YOUR ASSIGNMENT:
Pick every line from the data below that contains the string "negative" and copy it.

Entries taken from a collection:
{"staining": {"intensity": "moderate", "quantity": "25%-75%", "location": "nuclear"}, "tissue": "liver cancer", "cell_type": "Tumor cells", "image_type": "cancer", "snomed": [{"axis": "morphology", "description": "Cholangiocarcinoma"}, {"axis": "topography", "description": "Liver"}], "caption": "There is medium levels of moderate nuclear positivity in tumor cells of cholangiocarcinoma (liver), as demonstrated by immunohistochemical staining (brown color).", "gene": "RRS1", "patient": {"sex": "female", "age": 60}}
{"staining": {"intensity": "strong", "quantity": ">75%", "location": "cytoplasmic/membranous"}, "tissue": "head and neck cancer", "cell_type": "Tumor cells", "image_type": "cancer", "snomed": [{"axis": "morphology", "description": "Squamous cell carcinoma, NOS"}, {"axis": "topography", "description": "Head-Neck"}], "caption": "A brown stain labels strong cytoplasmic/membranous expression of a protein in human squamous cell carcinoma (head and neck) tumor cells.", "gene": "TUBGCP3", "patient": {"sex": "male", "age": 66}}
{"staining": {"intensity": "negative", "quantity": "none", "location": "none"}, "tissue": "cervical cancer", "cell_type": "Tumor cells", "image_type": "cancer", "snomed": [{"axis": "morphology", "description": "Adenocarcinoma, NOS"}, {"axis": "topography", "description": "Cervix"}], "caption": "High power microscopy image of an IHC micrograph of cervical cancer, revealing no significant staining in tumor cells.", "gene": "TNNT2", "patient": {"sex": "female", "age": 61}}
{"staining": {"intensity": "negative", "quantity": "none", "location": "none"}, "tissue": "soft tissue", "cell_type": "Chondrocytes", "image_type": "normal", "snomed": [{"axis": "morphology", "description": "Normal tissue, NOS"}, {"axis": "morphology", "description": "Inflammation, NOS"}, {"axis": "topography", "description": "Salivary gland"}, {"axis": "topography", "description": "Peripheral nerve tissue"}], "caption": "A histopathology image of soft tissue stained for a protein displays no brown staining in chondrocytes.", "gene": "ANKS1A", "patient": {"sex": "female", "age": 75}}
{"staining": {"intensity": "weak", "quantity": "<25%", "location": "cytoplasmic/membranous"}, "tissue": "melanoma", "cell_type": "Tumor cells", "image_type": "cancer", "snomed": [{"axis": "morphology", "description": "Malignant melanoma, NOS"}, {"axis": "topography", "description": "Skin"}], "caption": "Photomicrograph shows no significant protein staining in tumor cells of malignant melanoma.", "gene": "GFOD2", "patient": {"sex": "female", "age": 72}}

RESULT FOR THIS EXERCISE:
{"staining": {"intensity": "negative", "quantity": "none", "location": "none"}, "tissue": "cervical cancer", "cell_type": "Tumor cells", "image_type": "cancer", "snomed": [{"axis": "morphology", "description": "Adenocarcinoma, NOS"}, {"axis": "topography", "description": "Cervix"}], "caption": "High power microscopy image of an IHC micrograph of cervical cancer, revealing no significant staining in tumor cells.", "gene": "TNNT2", "patient": {"sex": "female", "age": 61}}
{"staining": {"intensity": "negative", "quantity": "none", "location": "none"}, "tissue": "soft tissue", "cell_type": "Chondrocytes", "image_type": "normal", "snomed": [{"axis": "morphology", "description": "Normal tissue, NOS"}, {"axis": "morphology", "description": "Inflammation, NOS"}, {"axis": "topography", "description": "Salivary gland"}, {"axis": "topography", "description": "Peripheral nerve tissue"}], "caption": "A histopathology image of soft tissue stained for a protein displays no brown staining in chondrocytes.", "gene": "ANKS1A", "patient": {"sex": "female", "age": 75}}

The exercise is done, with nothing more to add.